Insomma, potremmo andare avanti all’infinito e sono certo che tra di voi, che state leggendo, ci sarà qualcuno pronto a scrivermi ulteriori punti da aggiungere a questo elenco, ma queste mie parole non vogliono essere una sorta di “Manifesto del Vino Rispettoso”, bensì vogliono fungere da stimolo, da piccola provocazione nei riguardi di chi sin troppo spesso cerca di fuorviare piuttosto che di comunicare le cose come stanno. Non parlo solo di chi, come me, cerca di condividere le proprie esperienze enoiche e di divulgare la conoscenza acquisita in questo campo di giorno in giorno, ma anche dei produttori stessi che sin troppo spesso si adeguano alle mode, utilizzano certificazioni, marchi, loghi e “slogan” senza credere realmente in ciò che rappresentano, agevolati da un lato dalle lacune di certe certificazioni e dall’altro dalla percezione superficiale di chi il vino lo compra e lo beve. Eppure, non si può andare avanti continuando a ripetere a sé stessi che “tanto la gente non sa nulla di vino!” o che “è inutile scrivere gli ingredienti in etichetta o pubblicare online le analisi di un vino perché i più non capirebbero”. Le persone, gli appassionati e persino i commercianti di vino vanno educati e lo si fa anche solo semplicemente cambiando approccio in termini di comunicazione delle proprie peculiarità e cercando di dare più informazioni possibili, mettendo a disposizione sin dall’etichetta tutto ciò che possa concorrere ad una comprensione più approfondita e realistica del lavoro che c’è a monte di ogni bottiglia e di ciò che andremo a versare nei nostri calici. Mi rivolgo alle aziende d’eccellenza, quelle che, a prescindere dalle certificazioni, credono nel rispetto dalla vigna al bicchiere, quindi dal proprio lavoro al consumatore.

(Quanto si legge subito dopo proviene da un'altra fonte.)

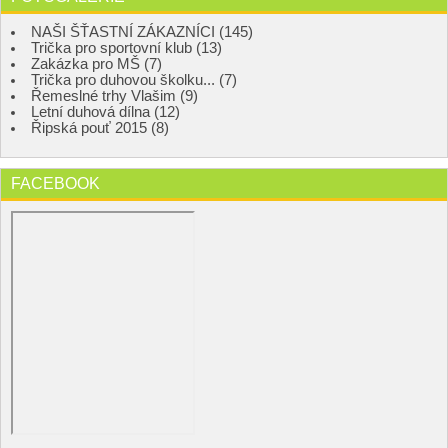
NAŠI ŠŤASTNÍ ZÁKAZNÍCI (145)
Trička pro sportovní klub (13)
Zakázka pro MŠ (7)
Trička pro duhovou školku... (7)
Řemeslné trhy Vlašim (9)
Letní duhová dílna (12)
Řipská pouť 2015 (8)
FACEBOOK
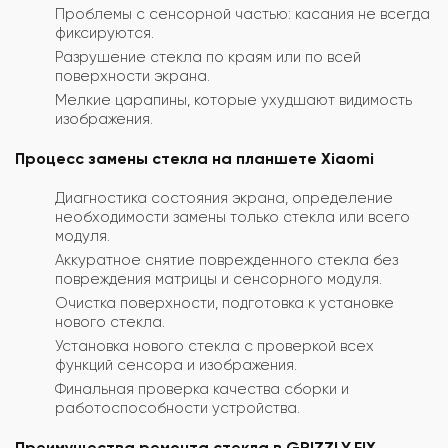
Проблемы с сенсорной частью: касания не всегда
фиксируются.
Разрушение стекла по краям или по всей
поверхности экрана.
Мелкие царапины, которые ухудшают видимость
изображения.
Процесс замены стекла на планшете Xiaomi
Диагностика состояния экрана, определение
необходимости замены только стекла или всего
модуля.
Аккуратное снятие поврежденного стекла без
повреждения матрицы и сенсорного модуля.
Очистка поверхности, подготовка к установке
нового стекла.
Установка нового стекла с проверкой всех
функций сенсора и изображения.
Финальная проверка качества сборки и
работоспособности устройства.
Преимущества ремонта стекла в GRIZZLY.FIX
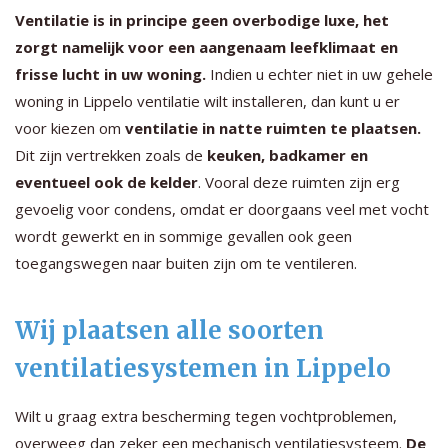
Ventilatie is in principe geen overbodige luxe, het
zorgt namelijk voor een aangenaam leefklimaat en
frisse lucht in uw woning.
Indien u echter niet in uw gehele
woning in Lippelo ventilatie wilt installeren, dan kunt u er
voor kiezen om
ventilatie in natte ruimten te plaatsen.
Dit zijn vertrekken zoals de
keuken, badkamer en
eventueel ook de kelder
. Vooral deze ruimten zijn erg
gevoelig voor condens, omdat er doorgaans veel met vocht
wordt gewerkt en in sommige gevallen ook geen
toegangswegen naar buiten zijn om te ventileren.
Wij plaatsen alle soorten
ventilatiesystemen in Lippelo
Wilt u graag extra bescherming tegen vochtproblemen,
overweeg dan zeker een mechanisch ventilatiesysteem.
De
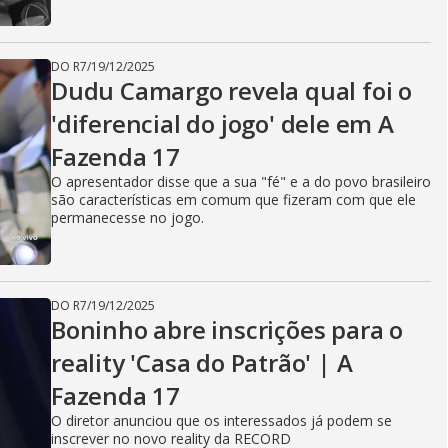
DO R7
/
19/12/2025
Dudu Camargo revela qual foi o
'diferencial do jogo' dele em A
Fazenda 17
O apresentador disse que a sua "fé" e a do povo brasileiro
são características em comum que fizeram com que ele
permanecesse no jogo.
DO R7
/
19/12/2025
Boninho abre inscrições para o
reality 'Casa do Patrão' | A
Fazenda 17
O diretor anunciou que os interessados já podem se
inscrever no novo reality da RECORD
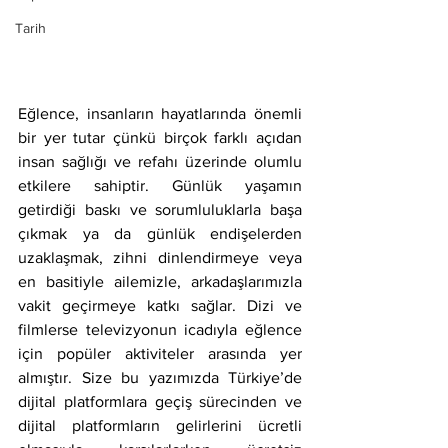
Tarih
Eğlence, insanların hayatlarında önemli 
bir yer tutar çünkü birçok farklı açıdan 
insan sağlığı ve refahı üzerinde olumlu 
etkilere sahiptir. Günlük yaşamın 
getirdiği baskı ve sorumluluklarla başa 
çıkmak ya da günlük endişelerden 
uzaklaşmak, zihni dinlendirmeye veya 
en basitiyle ailemizle, arkadaşlarımızla 
vakit geçirmeye katkı sağlar. Dizi ve 
filmlerse televizyonun icadıyla eğlence 
için popüler aktiviteler arasında yer 
almıştır. Size bu yazımızda Türkiye’de 
dijital platformlara geçiş sürecinden ve 
dijital platformların gelirlerini ücretli 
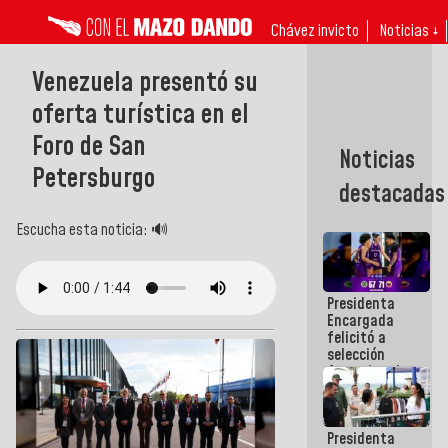
Chávez invicto
Noticias ↓
Venezuela presentó su
oferta turística en el
Foro de San
Noticias
Petersburgo
destacadas
Escucha esta noticia: 🔊
Presidenta
Encargada
felicitó a
selección
femenina de
baloncesto
por su
clasificación
Presidenta
a la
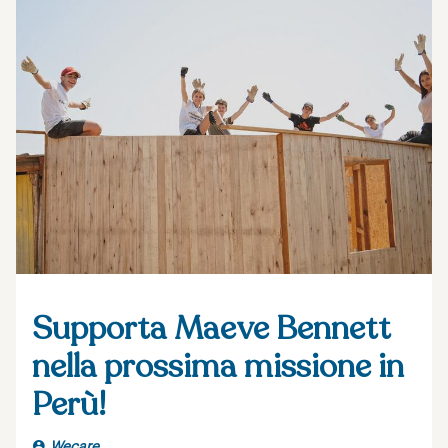
Supporta Maeve Bennett
nella prossima missione in
Perù!
Wecare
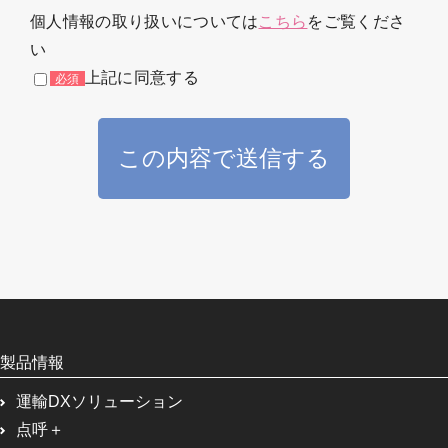
個人情報の取り扱いについては
こちら
をご覧くださ
い
上記に同意する
製品情報
運輸DXソリューション
点呼＋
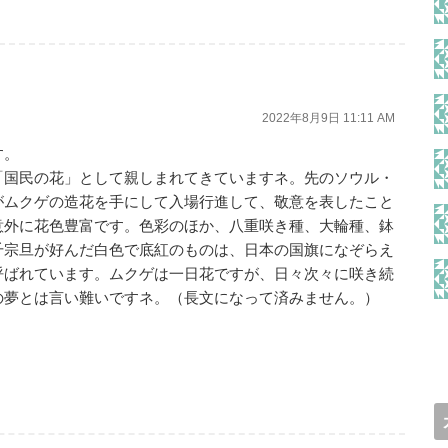
2022年8月9日 11:11 AM
す。
「国民の花」として親しまれてきていますネ。先のソウル・
がムクゲの造花を手にして入場行進して、敬意を表したこと
意外に花色豊富です。色彩のほか、八重咲き種、大輪種、鉢
千宗旦が好んだ白色で底紅のものは、日本の国旗になぞらえ
呼ばれています。ムクゲは一日花ですが、日々次々に咲き続
の夢とは言い難いですネ。（長文になって済みません。）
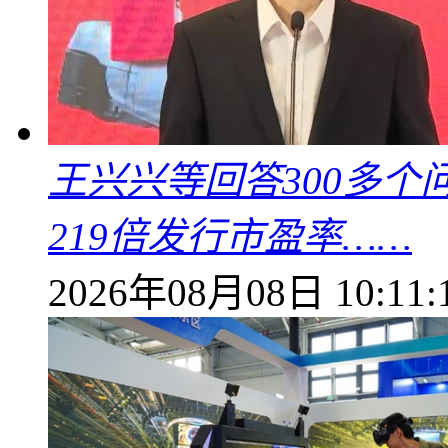
王兴兴等回答300多
219倍发行市盈率……
2026年08月08日 10:11:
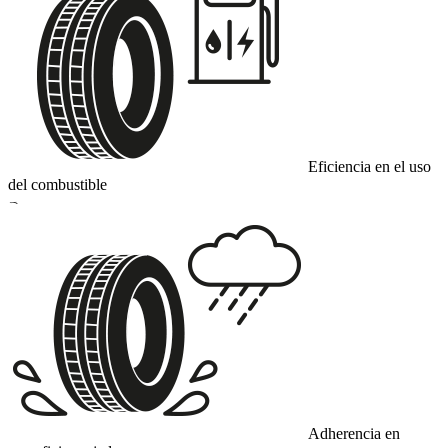
Eficiencia en el uso
del combustible
B
Adherencia en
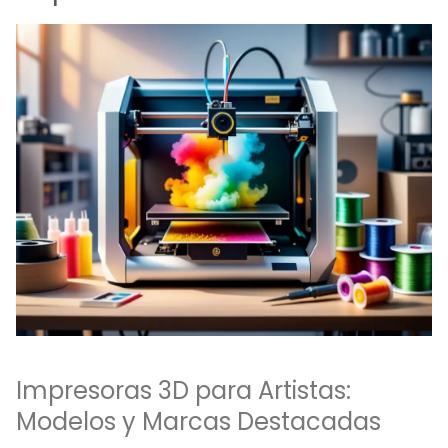
Impresoras 3D para Artistas:
Modelos y Marcas Destacadas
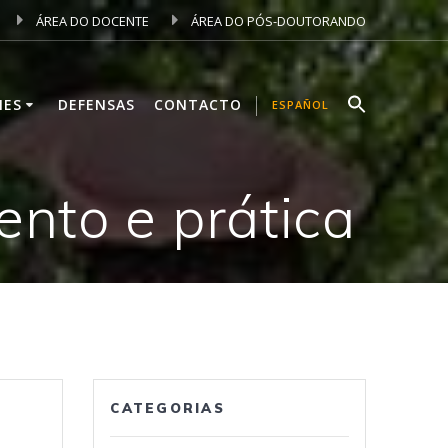
ÁREA DO DOCENTE
ÁREA DO PÓS-DOUTORANDO
NES
DEFENSAS
CONTACTO
ESPAÑOL
ento e prática
CATEGORIAS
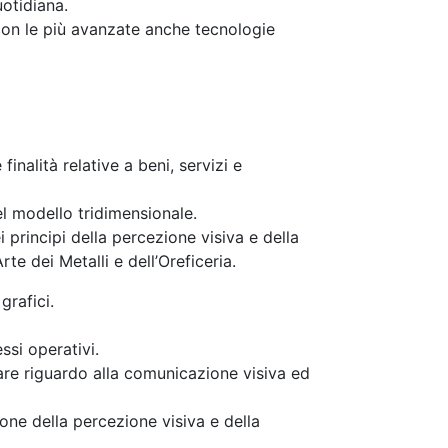
uotidiana.
 con le più avanzate anche tecnologie
nalità relative a beni, servizi e
el modello tridimensionale.
 principi della percezione visiva e della
te dei Metalli e dell’Oreficeria.
grafici.
si operativi.
are riguardo alla comunicazione visiva ed
one della percezione visiva e della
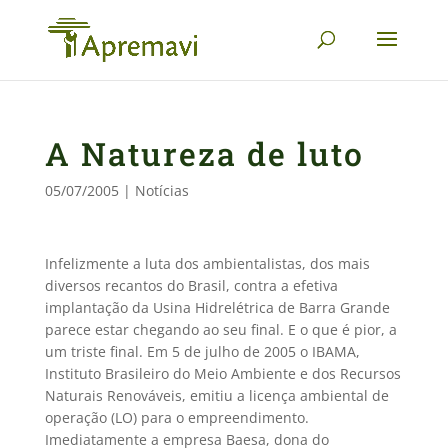
A Natureza de luto
05/07/2005
|
Notícias
Infelizmente a luta dos ambientalistas, dos mais
diversos recantos do Brasil, contra a efetiva
implantação da Usina Hidrelétrica de Barra Grande
parece estar chegando ao seu final. E o que é pior, a
um triste final. Em 5 de julho de 2005 o IBAMA,
Instituto Brasileiro do Meio Ambiente e dos Recursos
Naturais Renováveis, emitiu a licença ambiental de
operação (LO) para o empreendimento.
Imediatamente a empresa Baesa, dona do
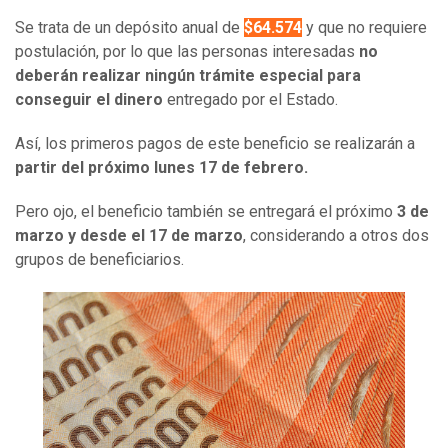
Se trata de un depósito anual de
$64.574
y que no requiere
postulación, por lo que las personas interesadas
no
deberán realizar ningún trámite especial para
conseguir el dinero
entregado por el Estado.
Así, los primeros pagos de este beneficio se realizarán a
partir del próximo lunes 17 de febrero.
Pero ojo, el beneficio también se entregará el próximo
3 de
marzo y desde el 17 de marzo
, considerando a otros dos
grupos de beneficiarios.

Sono consapevole di quanto il mio ragionamento sia utopistico, ma la mia speranza è quella di aver suscitato anche soltanto una piccola riflessione sul concetto di rispetto a 360° nel vino e in tutto ciò che gira intorno ad esso. Perché più vado avanti più mi rendo conto di quanto questo rispetto possa esserci, ma ancor più di quanto possa essere comunicato meglio laddove esiste già. Un rispetto che permea il lavoro di molti e che, spesso, si perde proprio nel momento in cui la bottiglia esce dalla cantina e non ha più il proprio produttore a raccontarla e a veicolarne i valori.
Oggi il rispetto si può avere, in vigna, in bottiglia e nei confronti di chi è pronto ad ascoltare, ad acquistare, a bere e a comprendere il vino. Basterebbe solo crederci e comunicarlo meglio!